Looks a bit scary, but really the most important thing here is the phi node. This essentially encodes that its value depends on the path we took. This allows us to define SSA’s exclusive ‘every variable is assigned once’ property. For concurrency, specifically these phi node representations are important because they can represent runtime conditions such as whether to use a buffered or unbuffered channel or which server to connect to.

What we’ve looked at are just single-function definitions. A more common use-case is when channels are created at one place, passed to consumers, producers or cleanup functions.

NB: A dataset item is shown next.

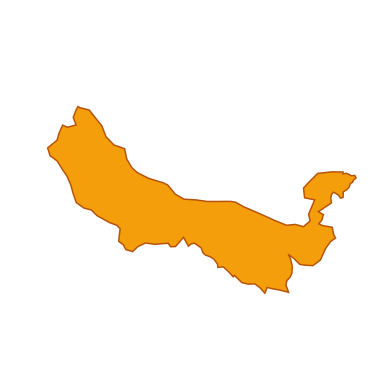 Mamountali, Paphos, Cyprus, rotated 23°
{"feature_id": "46923920B96361744378997", "entity_name": "Mamountali", "entity_type": "district", "adm_level": 2, "iso_a3": "CYP", "parent_name": "Cyprus", "parent_adm1": "Paphos", "projection": "orthographic", "projection_center": [32.61, 34.916], "detail": "fine", "context": "isolated", "style": "filled", "palette": "amber", "viewbox_px": 384, "rotation_deg": 23, "n_neighbors": 0, "source": "geoboundaries", "source_scale": "gbopen_adm2", "svg_char_len": 1946}
<svg xmlns="http://www.w3.org/2000/svg" viewBox="0 0 384 384"><g transform="rotate(23 192 192)"><path d="M323.2,114.6L313.1,118.7L300.4,125.8L295.1,139.1L293.1,144.8L297.9,153.3L308.0,151.3L308.0,157.3L308.0,166.9L312.0,172.5L308.2,180.3L299.7,181.5L292.0,185.7L279.2,185.9L262.9,185.5L245.6,185.4L236.0,184.4L231.4,185.5L209.7,194.8L199.4,197.5L187.5,201.7L177.6,200.6L166.8,195.0L161.9,194.8L146.6,196.4L134.1,195.5L127.1,193.1L119.1,187.2L113.0,178.5L101.7,179.2L91.2,174.7L83.1,166.3L75.9,162.5L65.4,156.7L63.0,157.1L55.8,158.2L53.6,157.9L53.3,160.9L53.5,169.6L59.1,175.7L52.0,181.0L46.8,181.0L46.6,189.5L47.5,197.1L41.9,207.8L45.0,211.5L47.2,214.1L55.5,216.0L64.3,222.1L71.0,226.5L77.8,233.0L83.1,239.7L89.7,247.0L98.9,249.0L106.3,247.9L113.9,250.9L128.3,252.4L135.7,252.0L140.2,253.9L143.7,266.0L149.4,267.4L153.6,270.9L160.6,270.0L163.6,263.3L169.1,257.1L178.3,254.7L186.1,250.5L190.1,248.5L193.8,250.7L198.1,248.7L201.9,237.0L207.4,241.4L209.9,243.3L211.3,240.4L214.2,238.1L222.4,239.9L225.9,243.7L228.9,244.8L233.9,244.5L238.5,245.3L243.5,248.3L245.3,251.3L249.9,248.7L252.4,249.5L258.5,251.8L263.0,254.0L263.8,252.1L267.8,253.8L273.2,255.9L279.9,254.8L285.9,252.0L292.4,253.7L298.6,256.7L298.5,250.5L303.4,249.7L311.5,247.9L320.1,246.6L318.5,244.9L314.8,240.9L314.0,236.5L315.6,231.9L315.7,227.8L313.5,221.5L309.0,215.2L304.9,211.8L305.4,211.9L310.9,213.1L319.5,216.5L324.7,215.2L332.0,212.6L336.8,204.4L336.8,204.1L337.0,192.4L337.0,192.1L338.9,183.4L342.1,178.3L338.9,175.7L334.9,169.7L331.6,170.4L325.6,171.9L321.2,171.8L321.2,171.5L322.5,167.0L321.8,161.5L316.0,160.7L324.6,147.6L322.1,143.4L321.5,139.9L321.5,139.6L322.2,137.0L324.8,137.1L328.2,137.7L331.0,139.6L333.2,138.0L331.2,132.7L331.3,132.6L333.6,129.4L334.7,126.4L334.5,122.4L334.6,122.1L336.0,120.4L335.9,118.2L337.5,114.9L335.3,113.1L332.8,114.7L328.5,114.5L326.3,114.6L324.0,116.4L323.2,114.8L323.2,114.6Z" fill="#f59e0b" stroke="#b45309" stroke-width="1.5"/></g></svg>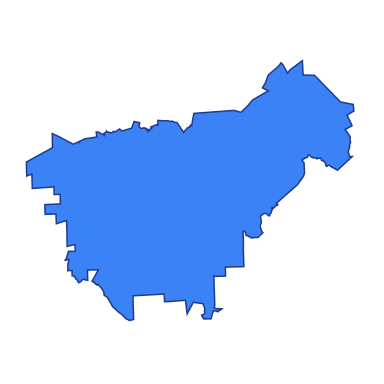 Coyame del Sotol, Chihuahua, Mexico (Albers equal-area conic projection), rotated 268°
{"feature_id": "50627088B56827534885832", "entity_name": "Coyame del Sotol", "entity_type": "district", "adm_level": 2, "iso_a3": "MEX", "parent_name": "Mexico", "parent_adm1": "Chihuahua", "projection": "albers", "projection_center": [-105.311, 29.735], "detail": "fine", "context": "isolated", "style": "filled", "palette": "blue", "viewbox_px": 384, "rotation_deg": 268, "n_neighbors": 0, "source": "geoboundaries", "source_scale": "gbopen_adm2", "svg_char_len": 5815}
<svg xmlns="http://www.w3.org/2000/svg" viewBox="0 0 384 384"><g transform="rotate(268 192 192)"><path d="M127.9,62.2L129.0,66.5L127.7,66.5L124.5,65.5L117.7,65.1L117.7,69.3L112.4,69.3L112.4,71.1L111.9,71.4L111.4,71.3L111.4,71.6L111.1,71.9L110.9,72.3L110.0,72.7L109.2,72.8L108.6,73.6L108.1,74.0L107.6,74.4L106.0,75.0L105.3,75.6L106.2,77.7L108.7,80.0L108.7,80.3L108.2,81.3L108.3,81.7L107.9,82.3L108.0,82.7L107.8,82.8L107.8,83.2L107.4,84.7L117.6,84.8L117.5,95.6L106.2,89.0L105.2,90.4L105.4,91.1L105.2,91.5L104.8,91.5L104.1,91.8L103.9,92.0L103.5,92.3L103.5,92.6L103.1,92.7L102.7,93.5L102.8,93.8L102.7,94.0L102.3,93.9L102.2,94.1L102.8,95.1L99.1,98.1L98.4,98.6L97.6,98.9L95.5,100.3L94.3,100.3L94.2,100.6L92.1,100.6L91.7,100.7L90.8,102.2L90.1,103.1L88.4,104.4L80.2,108.7L74.4,114.5L71.7,118.0L70.6,118.8L69.7,119.7L69.7,119.8L67.4,121.8L67.0,122.7L66.9,123.3L65.8,124.8L66.0,126.1L66.6,129.2L83.0,129.3L90.3,129.5L91.0,160.7L83.3,160.7L83.3,165.6L84.0,181.7L70.3,182.9L81.7,189.4L80.0,199.2L79.5,199.3L74.6,200.8L73.2,200.3L72.9,200.5L72.3,200.3L71.5,200.7L69.8,200.2L69.1,199.0L69.1,198.5L68.7,197.9L68.6,197.4L67.0,197.8L65.7,198.8L64.8,199.2L64.8,199.5L65.0,200.9L64.7,200.8L64.6,206.6L72.6,209.1L72.6,209.6L72.2,211.5L71.7,212.7L71.7,213.3L71.5,213.8L71.9,213.9L72.1,214.4L72.4,214.3L72.6,214.6L72.8,215.0L72.7,215.3L72.9,216.0L73.0,216.3L73.6,216.7L73.6,216.9L73.8,217.2L73.8,217.6L74.1,217.9L74.2,216.8L74.2,216.3L74.5,215.7L74.6,214.8L74.4,212.7L75.1,211.2L75.8,210.1L77.8,210.8L107.2,210.9L106.9,211.3L106.8,222.6L115.8,222.7L115.6,241.2L131.7,241.3L142.6,241.7L151.0,241.7L151.0,242.6L150.9,242.9L150.2,243.8L149.8,243.9L149.7,244.2L149.2,244.4L148.8,244.2L148.5,244.3L148.3,244.2L147.9,244.5L146.5,244.6L146.5,245.5L146.2,246.1L146.1,246.7L145.6,247.1L145.4,247.8L144.5,249.0L144.0,250.0L144.0,251.2L144.2,252.0L144.4,253.6L144.2,255.5L144.4,256.4L144.6,256.8L145.5,257.6L148.8,261.5L150.5,260.2L155.6,258.9L156.3,259.0L159.2,260.3L159.8,260.3L164.6,259.7L165.2,259.3L168.2,263.4L168.0,264.0L168.0,264.6L167.7,265.6L167.0,266.4L165.8,267.5L165.4,268.2L165.5,268.6L166.0,269.0L166.9,269.0L168.1,270.1L168.4,270.1L168.8,270.5L169.5,270.6L169.7,270.8L170.8,271.0L171.0,271.2L171.6,271.4L171.6,271.5L172.2,271.2L172.4,271.8L172.5,271.8L172.8,271.9L173.4,271.3L173.7,271.3L173.8,271.6L173.5,272.6L173.1,273.1L173.9,274.0L174.8,274.4L174.9,274.6L175.2,274.7L175.8,276.9L176.3,277.1L176.5,277.3L178.0,276.1L179.4,278.0L182.3,281.4L195.6,297.7L203.9,304.0L207.0,305.1L217.3,305.0L219.6,303.2L219.9,303.4L220.5,303.4L220.4,303.8L220.6,304.1L221.1,304.3L221.5,305.9L222.0,306.0L222.0,306.4L222.3,307.1L222.6,308.7L223.0,308.9L224.4,309.0L224.9,309.6L224.9,310.6L223.2,312.1L222.3,313.2L222.2,313.6L222.3,314.0L221.7,314.9L221.9,315.3L221.8,315.8L221.9,316.7L221.6,317.1L221.6,317.4L220.9,317.6L220.8,317.8L220.8,318.4L221.0,318.5L221.2,318.9L221.2,320.5L221.5,321.3L221.5,321.7L221.4,321.8L220.7,321.9L220.1,322.5L219.6,322.5L219.3,322.4L218.9,322.7L218.8,322.9L218.8,323.8L219.0,324.3L218.6,324.7L218.3,324.6L217.9,324.8L217.5,325.3L217.3,325.8L216.8,326.1L216.5,326.5L216.1,326.6L215.5,326.3L213.8,326.7L213.3,327.0L212.9,328.0L213.1,328.2L213.5,328.1L213.8,329.2L214.0,329.7L213.9,330.2L213.4,330.9L212.8,331.6L212.2,332.0L212.3,332.4L211.9,332.8L208.7,338.2L221.9,353.4L221.9,350.6L225.2,350.0L226.3,349.5L231.2,351.0L234.1,351.3L236.3,352.3L237.5,351.8L239.9,351.8L241.8,352.1L247.3,348.5L249.0,347.1L249.2,347.3L252.6,354.2L253.2,354.1L253.8,353.9L263.2,349.7L265.1,352.5L267.2,356.6L273.9,356.2L276.8,343.5L304.3,318.5L305.1,307.1L319.4,306.9L310.7,294.3L307.5,291.7L316.5,287.0L318.0,285.4L315.0,283.2L306.2,272.3L298.4,269.1L293.6,266.0L290.4,271.7L281.9,255.8L275.9,250.4L269.9,243.6L272.1,237.1L270.5,196.6L258.5,194.0L259.0,193.5L258.9,193.0L258.5,192.5L257.6,192.1L257.2,192.2L257.1,191.8L256.8,191.6L256.7,190.7L256.0,189.5L255.6,189.0L254.9,188.6L253.8,187.6L253.4,186.7L253.0,186.5L252.9,186.2L252.5,186.2L251.8,185.7L261.9,179.5L262.7,175.7L263.1,175.7L263.3,175.3L263.3,174.9L263.4,174.7L263.5,173.9L263.2,173.4L263.3,172.8L263.9,171.1L263.9,170.3L264.1,169.7L264.2,168.6L264.0,167.3L264.8,160.4L259.9,160.2L260.0,159.7L260.5,159.3L260.5,159.1L260.2,158.4L260.2,158.0L260.1,157.5L259.8,157.3L259.8,156.6L259.6,156.0L259.2,155.5L258.9,155.5L258.9,154.9L258.6,154.8L258.7,154.6L258.6,154.3L258.7,154.1L258.4,154.0L258.4,153.7L258.2,153.9L257.9,153.8L257.6,153.8L257.9,153.5L257.7,153.3L257.1,153.0L256.4,152.9L256.2,152.8L255.8,152.0L255.5,152.0L254.9,151.3L254.0,150.9L254.0,150.3L254.4,150.1L254.8,149.2L255.0,149.3L255.7,150.1L256.1,150.3L256.2,149.8L256.5,149.1L256.4,148.9L256.7,148.4L257.3,147.9L257.3,147.7L257.5,147.6L257.7,147.0L257.6,146.5L257.7,146.4L257.8,145.8L257.4,144.4L257.3,143.3L257.4,143.1L257.7,142.8L258.4,142.0L258.7,141.9L259.0,141.4L263.1,142.1L264.5,136.6L258.0,134.0L255.4,124.2L257.5,121.9L255.0,117.7L254.9,117.1L255.1,116.2L255.3,116.0L255.2,115.6L255.3,115.5L254.7,115.1L254.4,114.7L254.1,114.4L253.9,114.1L253.9,113.2L253.7,113.0L254.3,112.6L254.4,112.2L254.3,111.5L254.6,111.0L254.7,110.3L254.8,110.3L255.1,109.7L255.0,109.3L255.2,108.8L255.1,108.6L255.1,108.4L255.5,108.4L255.1,108.1L254.7,107.9L254.4,107.3L253.9,106.8L253.6,106.6L253.2,106.6L253.3,106.4L252.8,106.5L251.9,106.3L251.5,106.5L251.3,106.5L251.3,106.4L252.3,105.8L252.8,105.5L252.9,105.2L253.0,104.9L253.1,104.4L253.4,103.3L254.6,101.6L255.0,100.7L255.3,99.8L255.4,98.4L250.4,98.7L250.0,96.3L248.9,86.9L246.2,80.5L245.5,80.7L245.9,79.8L243.9,75.1L247.1,69.3L251.7,61.4L255.3,54.4L241.2,54.1L227.7,27.5L213.7,27.4L215.5,32.6L201.1,32.5L201.9,54.2L194.2,54.2L194.3,60.2L184.7,60.0L184.5,44.5L174.8,44.4L174.8,55.3L165.0,55.3L167.9,65.6L166.8,65.6L166.6,65.4L165.6,65.6L156.0,65.6L142.0,65.3L143.6,73.2L136.7,73.3L137.1,66.5L129.1,63.8L127.9,62.2Z" fill="#3b82f6" stroke="#1e3a8a" stroke-width="1.5"/></g></svg>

Take this example for instance:

func produce(ch chan<- int) {
    for i := 0; i < 5; i++ {
        ch <- i
    }
    close(ch)
}

func consume(ch <-chan int) {
    go func() {
        for range ch {}
    }()
}

func main() {
    ch := make(chan int)
    consume(ch)
    produce(ch)
}

Within main, the CFG is straight-line. SSA tells us that consume and produce both receive the same channel value (the MakeChan from main). But neither of them tell us whether the goroutine launched inside consume eventually sees a close on its channel. There’s three different functions here, and none of the analysis we’ve done earlier can connect them. As you would imagine, we need some kind of call-graph. Enter Interprocedural analysis. The call-graph looks something like this.

graph TD
    main["main()"]
    consume["consume(ch)"]
    produce["produce(ch)"]
    anonFn["go func() { range ch }"]

    main -->|"calls"| consume
    main -->|"calls"| produce
    consume -->|"launches goroutine"| anonFn

This tells us who calls whom, but what we really wanna know is what happens to the channel. You could absolutely walk through each callee body and re-analyze it, but you quickly run into performance issues if say produce is called multiple times, or recursively. A better approach is to track a compact description of what a function does with its parameters without re-analyzing its entire body. This is called a function summary. You compute it once, then reuse it everywhere the function is called. Summaries are also nice because you can do cross-package analysis. The contrived function summaries look like this:

produce(ch chan<- int):
    sends to:  param#0
    closes:    param#0
    launches:  (none)

consume(ch <-chan int):
    sends to:  (none)
    closes:    (none)
    launches:  goroutine that ranges param#0

From the perspective of main:

main():
    ch = make(chan int)

    consume(ch):
        → launches goroutine that ranges ch

    produce(ch):
        → sends to ch
        → closes ch

We can see here that produce does indeed close the same ch we created in main which answers our question from earlier.

We started with a deceptively simple question: does a goroutine leak? Answering it pulled us through four layers of analysis. Control flow analysis gave us the CFG, post-dominance and the ability to reason about which paths exist. Data flow analysis gave us reaching definitions — the ability to track which values flow along those paths. SSA unified both into a single representation where the answers are structural, not computed. Interprocedural analysis extended the picture across function boundaries through call graphs and function summaries. Each technique answers a different dimension of the same question: paths, values, and boundaries. The goroutine leak was the motivating example, but these same tools generalize to any concurrency question you can think of really. Double closes, sends to channels no one receives from, mutexes held across goroutine boundaries. Just need to ask the right questions!